**EXERCISE SET**.
1) Copy the keyhole pore prediction record word for word, starting with "DOI:https://doi.org/10.1016/j.addma.2023.103810· OSTI ID:2280478" and going on through "Radiation Lightsource (SSRL)".
2) Answer these questions from the keyhole pore prediction record:
(a) In which journal did the article appear?
(b) What OSTI ID does the record give?
(c) Which lightsource is named alongside SLAC National Accelerator Laboratory?

START EXTRACTED TEXT

Localized keyhole pore prediction during laser powder bed fusion via multimodal process monitoring and X-ray radiography

Gorgannejad, Sanam; Martin, Aiden A.; Nicolino, Jenny W.; Strantza, Maria; Guss, Gabriel M.; Khairallah, Saad; Forien, Jean-Baptiste; Thampy, Vivek; Liu, Sen; Quan, Peiyu; Tassone, Christopher J.; Calta, Nicholas P.

doi:10.1016/j.addma.2023.103810

Title: Localized keyhole pore prediction during laser powder bed fusion via multimodal process monitoring and X-ray radiography

Journal Article · Wed Oct 04 00:00:00 EDT 2023 · Additive Manufacturing

DOI:https://doi.org/10.1016/j.addma.2023.103810· OSTI ID:2280478

^[1]; Martin, Aiden A. ^[1]; Nicolino, Jenny W. ^[1]; Strantza, Maria ^[1]; Guss, Gabriel M. ^[1]; Khairallah, Saad ^[1];

^[1]; Thampy, Vivek ^[2];

^[2]; Quan, Peiyu ^[2]; Tassone, Christopher J. ^[2]; Calta, Nicholas P. ^[1]

Lawrence Livermore National Laboratory (LLNL), Livermore, CA (United States)
SLAC National Accelerator Laboratory (SLAC), Menlo Park, CA (United States). Stanford Synchrotron Radiation Lightsource (SSRL)

END EXTRACTED TEXT
START PROVIDED DATA

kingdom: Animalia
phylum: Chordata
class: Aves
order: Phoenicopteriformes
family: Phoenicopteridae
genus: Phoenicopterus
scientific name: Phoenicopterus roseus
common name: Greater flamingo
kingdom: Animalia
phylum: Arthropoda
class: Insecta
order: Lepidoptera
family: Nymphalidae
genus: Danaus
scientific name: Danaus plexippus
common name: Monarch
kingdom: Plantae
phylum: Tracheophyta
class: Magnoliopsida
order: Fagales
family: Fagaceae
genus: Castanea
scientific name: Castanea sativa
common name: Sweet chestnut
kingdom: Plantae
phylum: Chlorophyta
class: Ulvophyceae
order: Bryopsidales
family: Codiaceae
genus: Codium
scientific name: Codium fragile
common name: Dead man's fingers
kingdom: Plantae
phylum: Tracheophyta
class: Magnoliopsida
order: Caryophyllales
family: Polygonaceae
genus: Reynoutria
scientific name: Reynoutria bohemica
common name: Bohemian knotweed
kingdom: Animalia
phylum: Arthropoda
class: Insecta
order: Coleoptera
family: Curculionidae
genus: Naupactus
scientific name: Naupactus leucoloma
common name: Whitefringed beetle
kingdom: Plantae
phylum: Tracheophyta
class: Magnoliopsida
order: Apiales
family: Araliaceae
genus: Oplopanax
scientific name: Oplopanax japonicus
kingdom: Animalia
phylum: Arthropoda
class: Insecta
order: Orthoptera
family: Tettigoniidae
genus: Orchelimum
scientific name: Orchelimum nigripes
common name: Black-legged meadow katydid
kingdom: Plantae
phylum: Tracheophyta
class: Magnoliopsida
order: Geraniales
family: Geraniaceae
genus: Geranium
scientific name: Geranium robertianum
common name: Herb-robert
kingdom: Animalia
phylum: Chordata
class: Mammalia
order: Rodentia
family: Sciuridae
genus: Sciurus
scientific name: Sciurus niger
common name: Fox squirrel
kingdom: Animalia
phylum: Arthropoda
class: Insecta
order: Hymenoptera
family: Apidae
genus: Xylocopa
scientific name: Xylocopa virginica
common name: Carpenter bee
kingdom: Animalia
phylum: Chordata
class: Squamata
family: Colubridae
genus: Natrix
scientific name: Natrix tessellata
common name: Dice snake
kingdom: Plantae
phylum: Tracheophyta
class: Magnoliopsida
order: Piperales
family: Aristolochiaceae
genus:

END PROVIDED DATA

**ANSWERS TO THE EXERCISE**.
1)
DOI:https://doi.org/10.1016/j.addma.2023.103810· OSTI ID:2280478

^[1]; Martin, Aiden A. ^[1]; Nicolino, Jenny W. ^[1]; Strantza, Maria ^[1]; Guss, Gabriel M. ^[1]; Khairallah, Saad ^[1];

^[1]; Thampy, Vivek ^[2];

^[2]; Quan, Peiyu ^[2]; Tassone, Christopher J. ^[2]; Calta, Nicholas P. ^[1]

Lawrence Livermore National Laboratory (LLNL), Livermore, CA (United States)
SLAC National Accelerator Laboratory (SLAC), Menlo Park, CA (United States). Stanford Synchrotron Radiation Lightsource (SSRL)

2)
(a) Additive Manufacturing
(b) 2280478
(c) Stanford Synchrotron Radiation Lightsource (SSRL)